1970’li yıllardan bu tarafa, medya dünyasında bağımsız bir alan olarak yer alan “kişisel gelişim” toplumun ilgisi çekmekte; kurs, kitap, dergi, konferans, köşe yazısı gibi farklı yöntem ve tekniklerle yoğun ilgi görmektedir. Söz konusu etkinliklerin ortak özelliği; başarı odaklı olmak, fark yaratmak, motivasyon sağlamak, zamanı yararlı yönetmek, özgüvenli olmak, deneyim kazanmak, imaj yenilemek kavramlarını öne plana çıkarmış olmalarıdır. Kişisel gelişim etkinliklerinin bir diğer özelliği ise bilgi ve örneklemelerinin Batılı kaynaklara dayanmasıdır. Şu gerçektir ki, “erdem ve ahlâk sahibi insan olmak” bu tür etkinliklerle değil, hayatın içinde bulunularak sosyal ve kültürel etkileşimle doğal ortamlarda kazanılır. Batılı kaynakların referansları ile Türk kültürel değerlerinin normları birbirinden tamamen farklıdır.

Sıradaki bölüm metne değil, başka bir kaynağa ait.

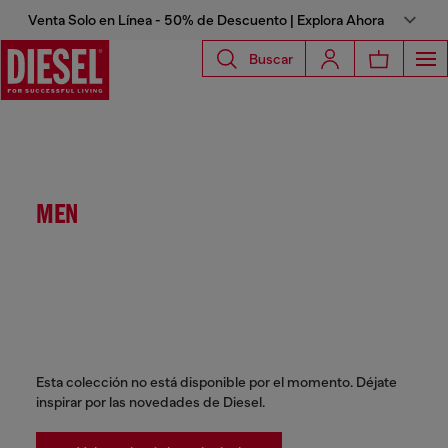
Venta Solo en Línea - 50% de Descuento | Explora Ahora
Buscar
MEN
Esta colección no está disponible por el momento. Déjate
inspirar por las novedades de Diesel.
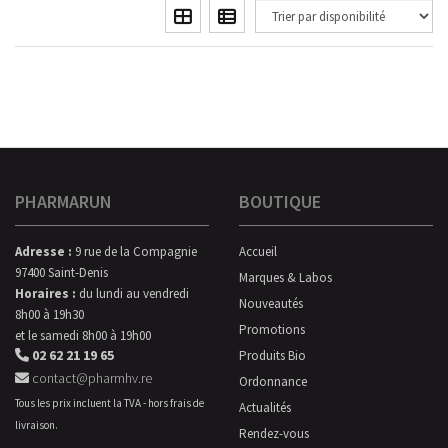
PHARMARUN
BOUTIQUE
Adresse :
9 rue de la Compagnie
Accueil
97400 Saint-Denis
Marques & Labos
Horaires :
du lundi au vendredi
Nouveautés
8h00 à 19h30
Promotions
et le samedi 8h00 à 19h00
02 62 21 19 65
Produits Bio
contact@pharmhv.re
Ordonnance
Tous les prix incluent la TVA - hors frais de
Actualités
livraison.
Rendez-vous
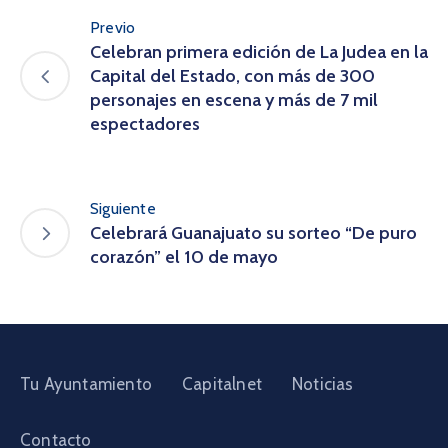
Previo
Celebran primera edición de La Judea en la
Capital del Estado, con más de 300
personajes en escena y más de 7 mil
espectadores
Siguiente
Celebrará Guanajuato su sorteo “De puro
corazón” el 10 de mayo
Tu Ayuntamiento
Capitalnet
Noticias
Contacto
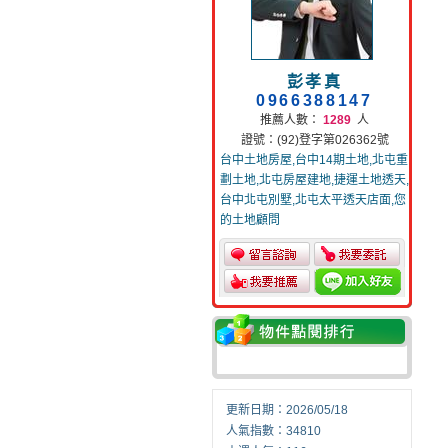
彭孝真
0966388147
推薦人數：
1289
人
證號：(92)登字第026362號
台中土地房屋,台中14期土地,北屯重
劃土地,北屯房屋建地,捷運土地透天,
台中北屯別墅,北屯太平透天店面,您
的土地顧問
更新日期：2026/05/18
人氣指數：34810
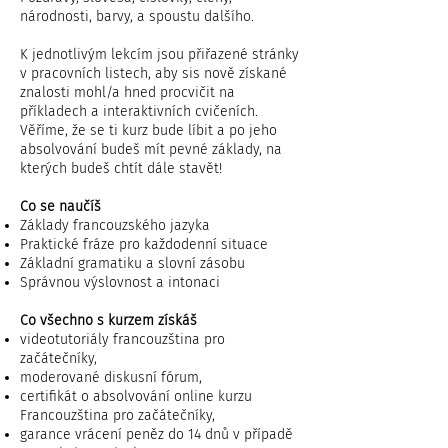
národnosti, barvy, a spoustu dalšího.
K jednotlivým lekcím jsou přiřazené stránky
v pracovních listech, aby sis nově získané
znalosti mohl/a hned procvičit na
příkladech a interaktivních cvičeních.
Věříme, že se ti kurz bude líbit a po jeho
absolvování budeš mít pevné základy, na
kterých budeš chtít dále stavět!
Co se naučíš
Základy francouzského jazyka
Praktické fráze pro každodenní situace
Základní gramatiku a slovní zásobu
Správnou výslovnost a intonaci
Co všechno s kurzem získáš
videotutoriály francouzština pro
začátečníky,
moderované diskusní fórum,
certifikát o absolvování online kurzu
Francouzština pro začátečníky,
garance vrácení peněz do 14 dnů v případě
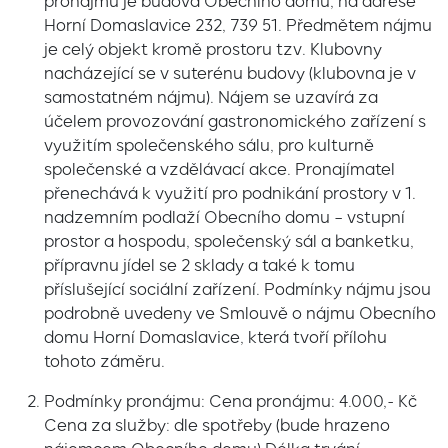
pronájmu je budova Obecního domu, na adrese
Horní Domaslavice 232, 739 51. Předmětem nájmu
je celý objekt kromě prostoru tzv. Klubovny
nacházející se v suterénu budovy (klubovna je v
samostatném nájmu). Nájem se uzavírá za
účelem provozování gastronomického zařízení s
využitím společenského sálu, pro kulturně
společenské a vzdělávací akce. Pronajímatel
přenechává k využití pro podnikání prostory v 1.
nadzemním podlaží Obecního domu – vstupní
prostor a hospodu, společenský sál a banketku,
přípravnu jídel se 2 sklady a také k tomu
příslušející sociální zařízení. Podmínky nájmu jsou
podrobně uvedeny ve Smlouvě o nájmu Obecního
domu Horní Domaslavice, která tvoří přílohu
tohoto záměru.
Podmínky pronájmu: Cena pronájmu: 4.000,- Kč
Cena za služby: dle spotřeby (bude hrazeno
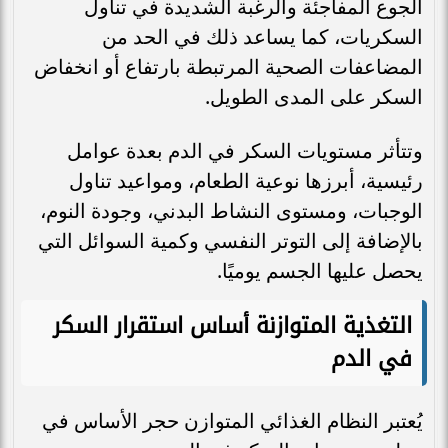
الجوع المفاجئة والرغبة الشديدة في تناول
السكريات، كما يساعد ذلك في الحد من
المضاعفات الصحية المرتبطة بارتفاع أو انخفاض
السكر على المدى الطويل.
وتتأثر مستويات السكر في الدم بعدة عوامل
رئيسية، أبرزها نوعية الطعام، ومواعيد تناول
الوجبات، ومستوى النشاط البدني، وجودة النوم،
بالإضافة إلى التوتر النفسي وكمية السوائل التي
يحصل عليها الجسم يوميًا.
التغذية المتوازنة أساس استقرار السكر
في الدم
يُعتبر النظام الغذائي المتوازن حجر الأساس في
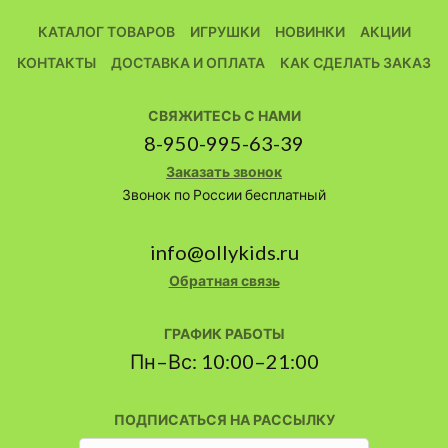
КАТАЛОГ ТОВАРОВ
ИГРУШКИ
НОВИНКИ
АКЦИИ
КОНТАКТЫ
ДОСТАВКА И ОПЛАТА
КАК СДЕЛАТЬ ЗАКАЗ
СВЯЖИТЕСЬ С НАМИ
8-950-995-63-39
Заказать звонок
Звонок по России бесплатный
info@ollykids.ru
Обратная связь
ГРАФИК РАБОТЫ
Пн–Вс: 10:00–21:00
ПОДПИСАТЬСЯ НА РАССЫЛКУ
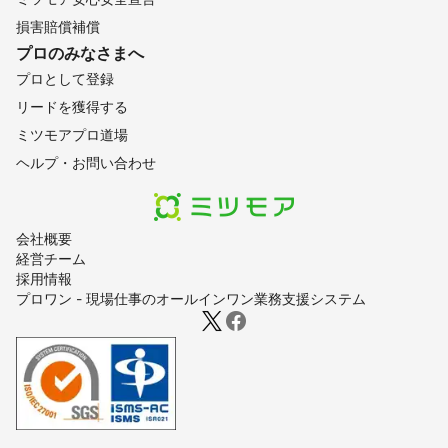
損害賠償補償
プロのみなさまへ
プロとして登録
リードを獲得する
ミツモアプロ道場
ヘルプ・お問い合わせ
会社概要
経営チーム
採用情報
プロワン - 現場仕事のオールインワン業務支援システム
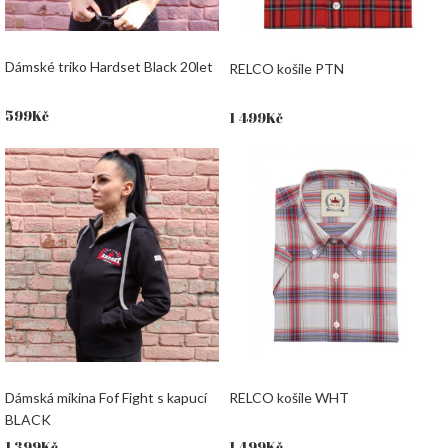
Dámské triko Hardset Black 20let
RELCO košile PTN
599
Kč
1 499
Kč
Dámská mikina Fof Fight s kapucí
RELCO košile WHT
BLACK
1 399
Kč
1 499
Kč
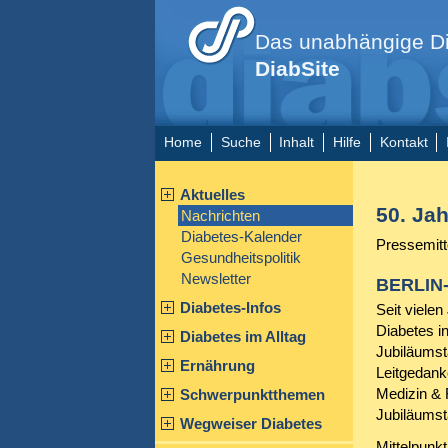
Das unabhängige Di
DiabSite
Home
Suche
Inhalt
Hilfe
Kontakt
Aktuelles
50. Ja
Nachrichten
Diabetes-Kalender
Pressemitt
Gesundheitspolitik
Newsletter
BERLIN-
Diabetes-Infos
Seit viele
Diabetes in
Diabetes im Alltag
Jubiläumsta
Ernährung
Leitgedank
Medizin & 
Schwerpunktthemen
Jubiläumst
Wegweiser Diabetes
Mittelpunkt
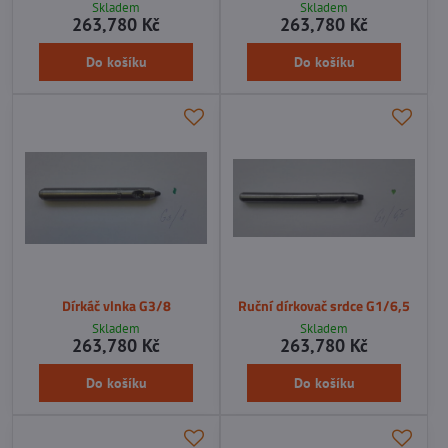
Skladem
Skladem
263,780 Kč
263,780 Kč
Do košíku
Do košíku
Dírkáč vlnka G3/8
Ruční dírkovač srdce G1/6,5
Skladem
Skladem
263,780 Kč
263,780 Kč
Do košíku
Do košíku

Bu tür faaliyetler, “gaflet ve dalâlet”in çok ötesindedir. Toplumu yozlaştırmak, yabancılaştırmak, kök değerlerinden koparmak, töresinden habersizleştirmek emperyalist küresel örgütlerin başlıca sinsi planlarıdır. Retorik kelime oyunlarıyla allayıp pullayarak altın kâselerde sunulan yalanlar, insanlarımızı kültürel yılan zehirleriyle mahvetmektedir.
Üstelik kişilik bozukluğu zirve yapmış bazı bilgiçler, aslı yok yaylasındaki olmayan koyunlarını ücretsiz olarak kurbanlık dağıtmaktadır. Ziya Paşa merhum, bu özü sözü bir olmayan, erdem ve irfan yoksunu tipler için taşı gediğine tam koymuştur:
“Onlar ki verir lâf ile dünyaya nizâmât
Bin türlü teseyyüp bulunur hânelerinde”
(Onlar ki, dünyaya lâf ile nizam verirler. Onların evlerine gidip bakın, hânelerinde bin türlü ihmál ve düzensizlik görürsünüz.)
Hakikat olan bu durum, ne kadar acıdır ki, yine Ziya Paşa’nın Terkib-i Bend’inden bir başka beyit zikretmek yerinde olacaktır:
“Dehri arasan binde bir âdem bulamazsın
Âdem görünen hârları âdem mi sanırsın”
Erdem, irfan, edep gibi Türk töresinin yapısında bulunan özellikli kavramların yerine oturtulmaya çalışılan eğreti sözler, yukarıda da belirtildiği üzere öz ve kök değerlerin unutturulmasına yönelik çalışmalardır. Maalesef eğitim sistemi Türk’ü Türk yapan temel kaynaklardan uzaklaştırılmakta, onlara yabancılaştırılmaktadır. Bunun sonucu, büyük felaketlere yol açabilecek bir mahiyet arz etmektedir. Bilge Kağan’ın, ‘Ey Türk, titre ve kendine dön.” uyarıcı, Atatürk’ün , “Muhtaç olduğun kudret damarlarındaki asil kanda mevcuttur.” özgüven verici sözlerini unutmamak gerekir.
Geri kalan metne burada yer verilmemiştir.